York Center is an unincorporated community in York Township, DuPage County, Illinois, United States. York Center is located by Meyers Road and 16th Street, near the southern border of Lombard, and the western border of Oakbrook Terrace. York Center has an elementary school, established in 1958, and a fire protection district, which covers unincorporated areas of Lombard, Villa Park, Oak Brook, and Oakbrook Terrace.

The York Center Cooperative (Co-op) community was founded immediately after World War II as a co-op on the principles of shared ownership "to promote and develop good will, high moral values, wholesome cooperative activities and healthy civic spirit." The Rochdale Principles were formative and the main road around the community was named Rochdale Circle. Louis Shirky, who also established a Church of the Brethren in York Center, purchased the Goltermann farm for the housing cooperative. At its founding, the co-op was an experiment in what was then considered radical living. Chicagoans who wanted to escape the prejudice and confinement of the city to build affordable homes in the suburbs flocked to what was then a bucolic farm, which the people of the co-op purchased and subdivided. Members learned to tout the 100 acres of communally-owned property as an economically mixed community that was tolerant of all races, religions and ethnicities. Many, but not all, of early residents, including Louis Shirky, were members of the York Center Church of the Brethren. The purpose was to establish a new kind of community, a housing cooperative based on open membership "to all persons of good will."

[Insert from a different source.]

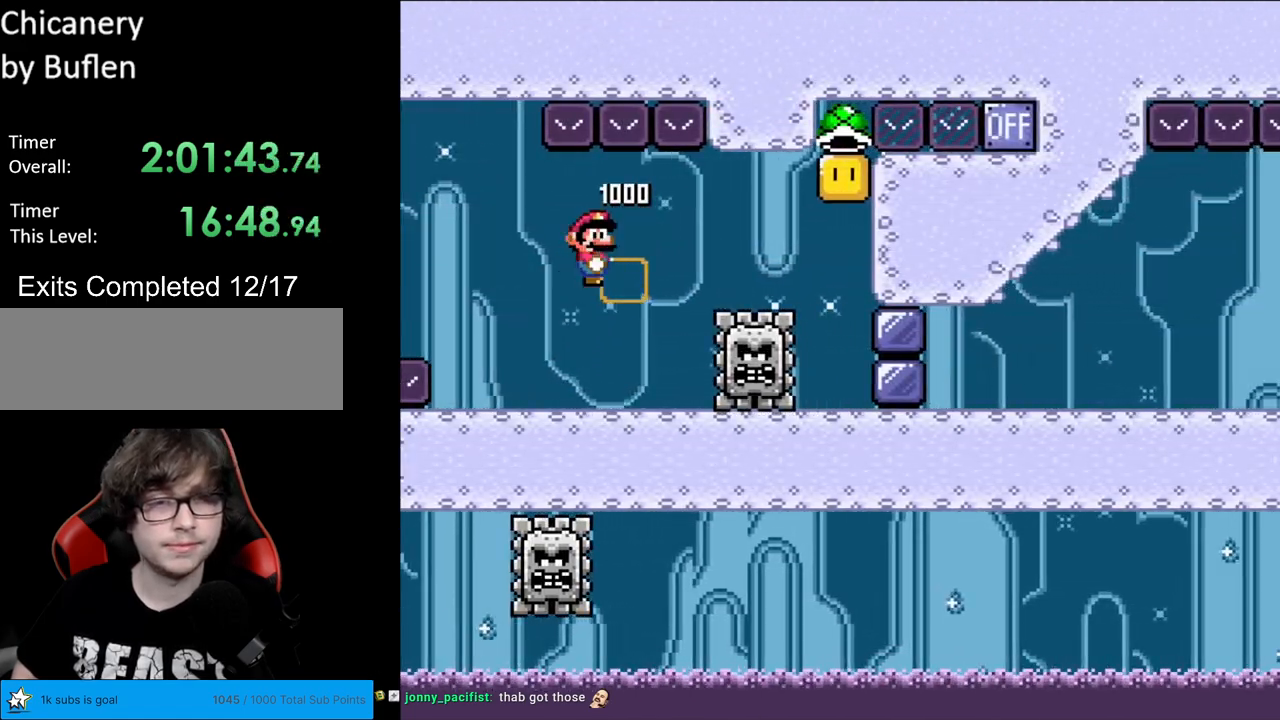
{"buttons": ["X", "DPAD_RIGHT"], "events": []}
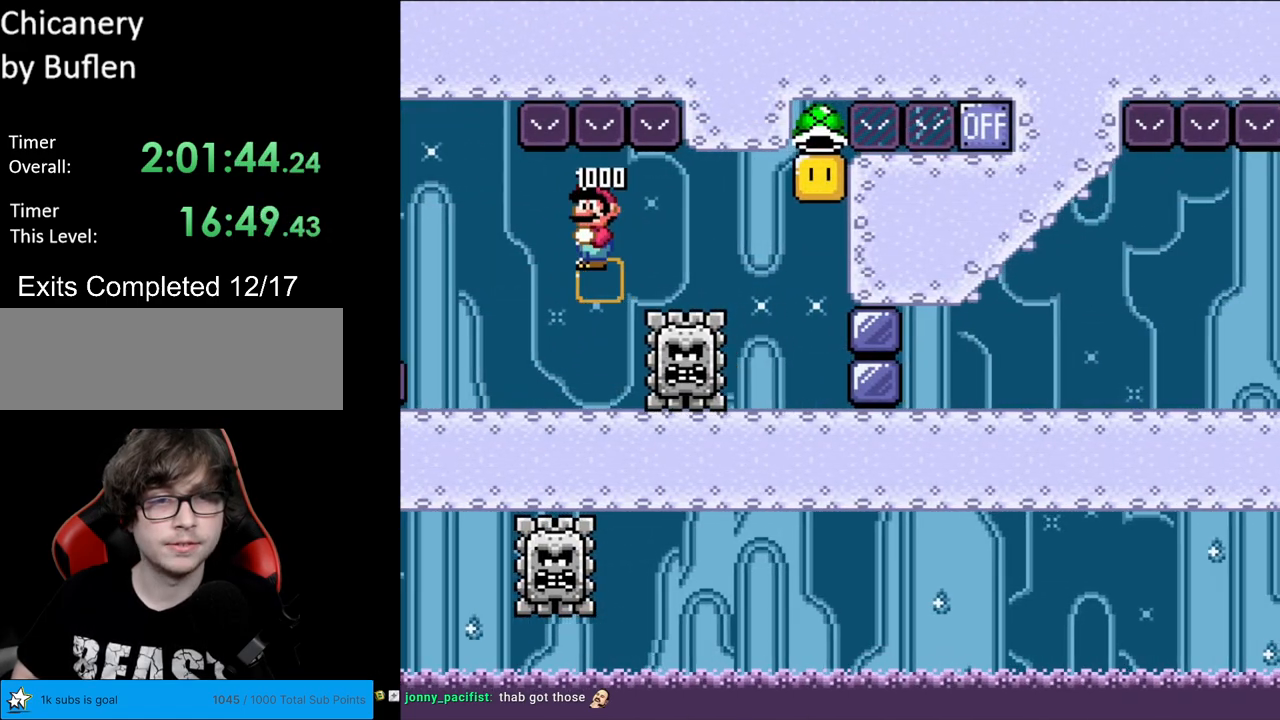
{"buttons": ["A", "X", "DPAD_RIGHT"], "events": [[400, "A", "down"]]}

Archivist Dennis Bilger of the Harry S. Truman Presidential Library and Museum, has stated, "It is probably true that the York Center Cooperative was, if not the first, one of the very earliest integrated housing developments in the United States." In 1949, President Harry Truman issued an executive order declaring racial discrimination illegal in the granting of Federal Housing Administration loans. The watershed edict came after York Center Co-op members teamed up with the NAACP in a test case.

Girl Scouting was an important aspect of life in York Center. The Girl Scouts of Greater Chicago and Northwest Indiana now serves the area which was led by R. Hopley "Hop" Roberts in the days when it was part of the DuPage County Council.

The York Center Cooperative was legally dissolved in 2010.

In 2021, the Lombard Historical Society produced the documentary, Common Good ~ The York Center Co-op Story, which is characterized as "An epic tale of a pioneering, faith-based effort that provided fair housing, community and opportunity in an era of white flight, redlining and restrictive covenants that effectively prevented non-white Americans from fully participating in the American dream."